As Scullin and Posner’s rulings suggest, it is only logical that law-abiding citizens protecting themselves from violence outside the home is a natural and logical focus of the Second Amendment, especially given the legal clarity on the issue from two recent Supreme Court battles. Unfortunately, logic is not an attribute favored by gun-control zealots such as those controlling the levers of power in the District of Columbia; which is precisely why the fight for the Second Amendment continues long after a majority of Supreme Court justices might have thought they resolved the issue in 2008 and 2010.
And, the anti-gun grandstanding in the courts is not without financial costs to taxpayers, who are forced to pay the legal fees of both parties after each government defeat. The six years D.C. officials dragged Dick Heller through the legal system, only to be told what the language of and history behind the Second Amendments clearly proclaims to the world (that “the right of the people to keep and bear [a]rms shall not be infringed”), cost taxpayers more than one million dollars in attorney fees, just for Heller’s team.
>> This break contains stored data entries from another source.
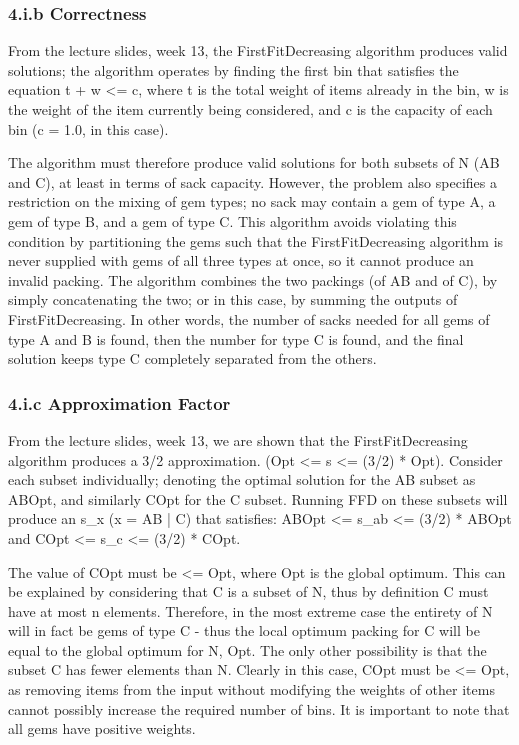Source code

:\documentclass[paper=a4, fontsize=12pt]{article}
\begin{document}
\subsubsection{4.i.b Correctness}
From the lecture slides, week 13, the FirstFitDecreasing algorithm produces valid solutions; the algorithm operates by finding the first bin that satisfies the equation t + w <= c, where t is the total weight of items already in the bin, w is the weight of the item currently being considered, and c is the capacity of each bin (c = 1.0, in this case).

The algorithm must therefore produce valid solutions for both subsets of N (AB and C), at least in terms of sack capacity. However, the problem also specifies a restriction on the mixing of gem types; no sack may contain a gem of type A, a gem of type B, and a gem of type C. This algorithm avoids violating this condition by partitioning the gems such that the FirstFitDecreasing algorithm is never supplied with gems of all three types at once, so it cannot produce an invalid packing. The algorithm combines the two packings (of AB and of C), by simply concatenating the two; or in this case, by summing the outputs of FirstFitDecreasing. In other words, the number of sacks needed for all gems of type A and B is found, then the number for type C is found, and the final solution keeps type C completely separated from the others.

\subsubsection{4.i.c Approximation Factor}
From the lecture slides, week 13, we are shown that the FirstFitDecreasing algorithm produces a 3/2 approximation. (Opt <= s <= (3/2) * Opt). Consider each subset individually; denoting the optimal solution for the AB subset as ABOpt, and similarly COpt for the C subset. Running FFD on these subsets will produce an s_x (x = AB | C) that satisfies: ABOpt <= s_ab <= (3/2) * ABOpt and COpt <= s_c <= (3/2) * COpt.

The value of COpt must be <= Opt, where Opt is the global optimum. This can be explained by considering that C is a subset of N, thus by definition C must have at most n elements. Therefore, in the most extreme case the entirety of N will in fact be gems of type C - thus the local optimum packing for C will be equal to the global optimum for N, Opt. The only other possibility is that the subset C has fewer elements than N. Clearly in this case, COpt must be <= Opt, as removing items from the input without modifying the weights of other items cannot possibly increase the required number of bins. It is important to note that all gems have positive weights.
\end{document}
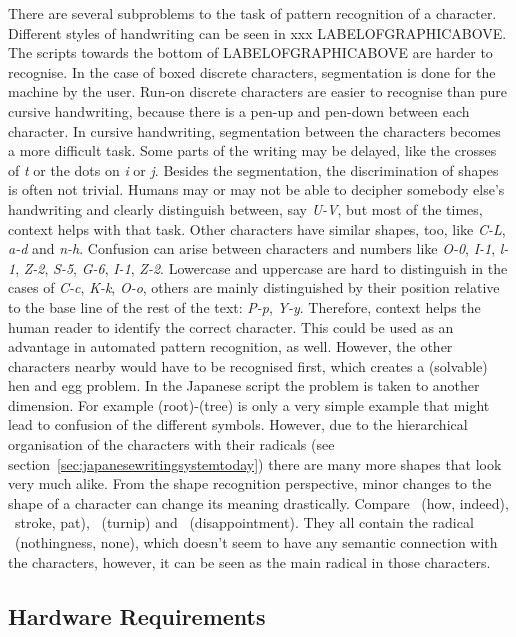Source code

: There are several subproblems to the task of pattern recognition of a character.
Different styles of handwriting can be seen in xxx LABELOFGRAPHICABOVE. 
The scripts towards the bottom of LABELOFGRAPHICABOVE are harder to recognise. 
In the case of boxed discrete characters, segmentation is done for the 
machine by the user. Run-on discrete characters are easier to recognise 
than pure cursive handwriting, because there is a pen-up and 
pen-down between each character. In cursive handwriting, segmentation 
between the characters becomes a more difficult task. Some parts of the writing
may be delayed, like the crosses of \emph{t} or the dots on \emph{i} or \emph{j}.
Besides the segmentation, the discrimination of shapes is often not trivial.
Humans may or may not be able to decipher somebody else's handwriting and clearly
distinguish between, say \emph{U-V}, but most of the times, context helps with 
that task. Other characters have similar shapes, too, like \emph{C-L}, \emph{a-d}
and \emph{n-h}. Confusion can arise between characters and numbers like 
\emph{O-0}, \emph{I-1}, \emph{l-1}, \emph{Z-2}, \emph{S-5}, \emph{G-6}, 
\emph{I-1}, \emph{Z-2}. Lowercase and uppercase are hard to distinguish in the
cases of \emph{C-c}, \emph{K-k}, \emph{O-o}, others are mainly distinguished 
by their position relative to the base line of the rest of the text: 
\emph{P-p}, \emph{Y-y}. Therefore, context helps the human reader to identify
the correct character. This could be used as an advantage in automated pattern
recognition, as well. However, the other characters nearby would have to be
recognised first, which creates a (solvable) hen and egg problem.
In the Japanese script the problem is taken to another dimension. 
For example (root)-(tree) is only a very simple example 
that might lead to confusion of the different symbols. However, due to the 
hierarchical organisation of the characters with their radicals
(see section~\ref{sec:japanesewritingsystemtoday}) there are many more shapes 
that look very much alike. From the shape recognition perspective, 
minor changes to the shape of a character can change its meaning drastically.
Compare ~(how, indeed), ~stroke, pat), ~(turnip) and
~(disappointment). They all contain the radical 
~(nothingness, none), which doesn't seem to have any semantic connection
with the characters, however, it can be seen as the main radical in those 
characters.

\subsection{Hardware Requirements}
\label{sec:hardwarerequirements}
That is why some members of Congress are starting to use the power of the purse strings to rein in D.C. officials who continue to violate the clear directive of the Supreme Court. Earlier this month, for example, Rep. Thomas Massie (R-KY) successfully passed an appropriations amendment that prohibits the District of Columbia from using federal tax dollars to enforce its unconstitutional gun control laws. While the fate of such a common-sense measure remains unclear in the Senate, the fact that many Democratic incumbents facing reelection in November hail from states whose voters are strong Second Amendment supporters, raises the legislation’s odds considerably.